*** Entries provided ***
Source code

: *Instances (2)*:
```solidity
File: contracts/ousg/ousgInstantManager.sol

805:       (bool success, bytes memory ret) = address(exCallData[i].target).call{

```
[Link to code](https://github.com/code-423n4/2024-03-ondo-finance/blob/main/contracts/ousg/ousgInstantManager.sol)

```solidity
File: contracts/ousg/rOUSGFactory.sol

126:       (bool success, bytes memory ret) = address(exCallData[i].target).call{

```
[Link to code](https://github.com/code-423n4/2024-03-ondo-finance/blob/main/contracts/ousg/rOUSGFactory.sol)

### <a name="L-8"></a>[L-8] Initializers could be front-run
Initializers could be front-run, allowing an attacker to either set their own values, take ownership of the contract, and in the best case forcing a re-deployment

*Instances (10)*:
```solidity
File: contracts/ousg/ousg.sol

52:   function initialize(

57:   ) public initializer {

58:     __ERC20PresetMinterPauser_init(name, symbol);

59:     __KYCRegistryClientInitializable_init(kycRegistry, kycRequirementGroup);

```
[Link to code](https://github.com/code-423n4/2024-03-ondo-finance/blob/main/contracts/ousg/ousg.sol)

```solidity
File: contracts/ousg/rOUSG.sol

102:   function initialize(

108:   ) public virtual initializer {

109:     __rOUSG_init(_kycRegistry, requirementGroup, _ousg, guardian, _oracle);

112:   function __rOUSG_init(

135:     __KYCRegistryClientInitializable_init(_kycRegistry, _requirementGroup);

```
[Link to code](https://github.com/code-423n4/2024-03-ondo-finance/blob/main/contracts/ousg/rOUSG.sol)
*** End of Entries provided ***
**Task instructions:** Return all the data exactly as given.

**Response box:**
Source code

: *Instances (2)*:
```solidity
File: contracts/ousg/ousgInstantManager.sol

805:       (bool success, bytes memory ret) = address(exCallData[i].target).call{

```
[Link to code](https://github.com/code-423n4/2024-03-ondo-finance/blob/main/contracts/ousg/ousgInstantManager.sol)

```solidity
File: contracts/ousg/rOUSGFactory.sol

126:       (bool success, bytes memory ret) = address(exCallData[i].target).call{

```
[Link to code](https://github.com/code-423n4/2024-03-ondo-finance/blob/main/contracts/ousg/rOUSGFactory.sol)

### <a name="L-8"></a>[L-8] Initializers could be front-run
Initializers could be front-run, allowing an attacker to either set their own values, take ownership of the contract, and in the best case forcing a re-deployment

*Instances (10)*:
```solidity
File: contracts/ousg/ousg.sol

52:   function initialize(

57:   ) public initializer {

58:     __ERC20PresetMinterPauser_init(name, symbol);

59:     __KYCRegistryClientInitializable_init(kycRegistry, kycRequirementGroup);

```
[Link to code](https://github.com/code-423n4/2024-03-ondo-finance/blob/main/contracts/ousg/ousg.sol)

```solidity
File: contracts/ousg/rOUSG.sol

102:   function initialize(

108:   ) public virtual initializer {

109:     __rOUSG_init(_kycRegistry, requirementGroup, _ousg, guardian, _oracle);

112:   function __rOUSG_init(

135:     __KYCRegistryClientInitializable_init(_kycRegistry, _requirementGroup);

```
[Link to code](https://github.com/code-423n4/2024-03-ondo-finance/blob/main/contracts/ousg/rOUSG.sol)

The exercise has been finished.